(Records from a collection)
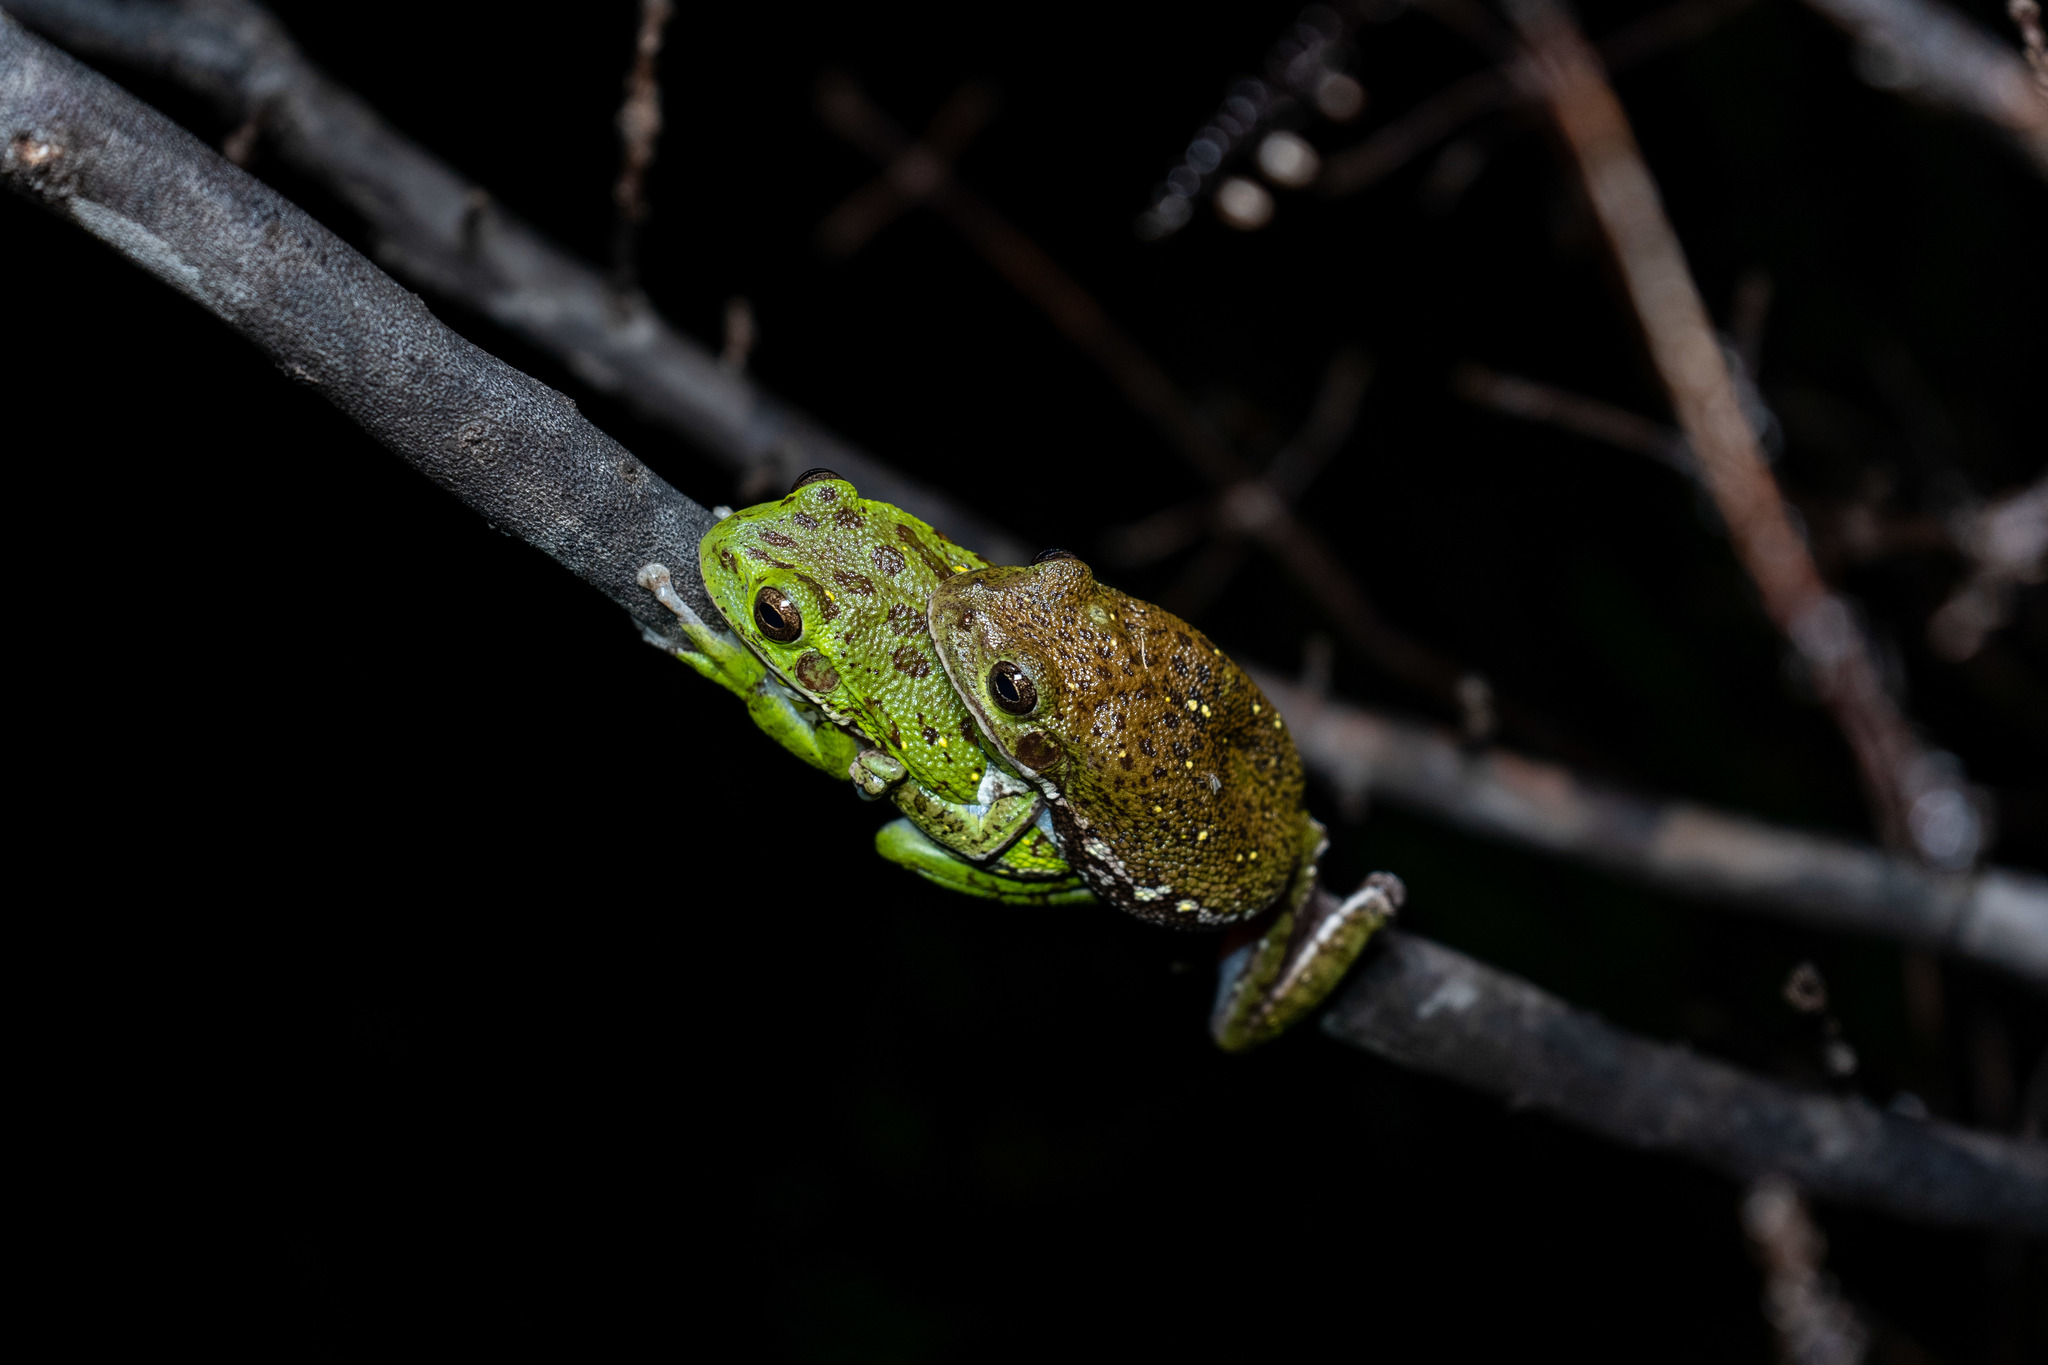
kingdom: Animalia
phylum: Chordata
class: Amphibia
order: Anura
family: Hylidae
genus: Dryophytes
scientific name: Dryophytes gratiosus
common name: Barking treefrog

* EXERCISE DESCRIPTION *
Return, character for character, the lines from the one containing "class: Amphibia" through the end of the data.

* WRITTEN RESPONSE *
class: Amphibia
order: Anura
family: Hylidae
genus: Dryophytes
scientific name: Dryophytes gratiosus
common name: Barking treefrog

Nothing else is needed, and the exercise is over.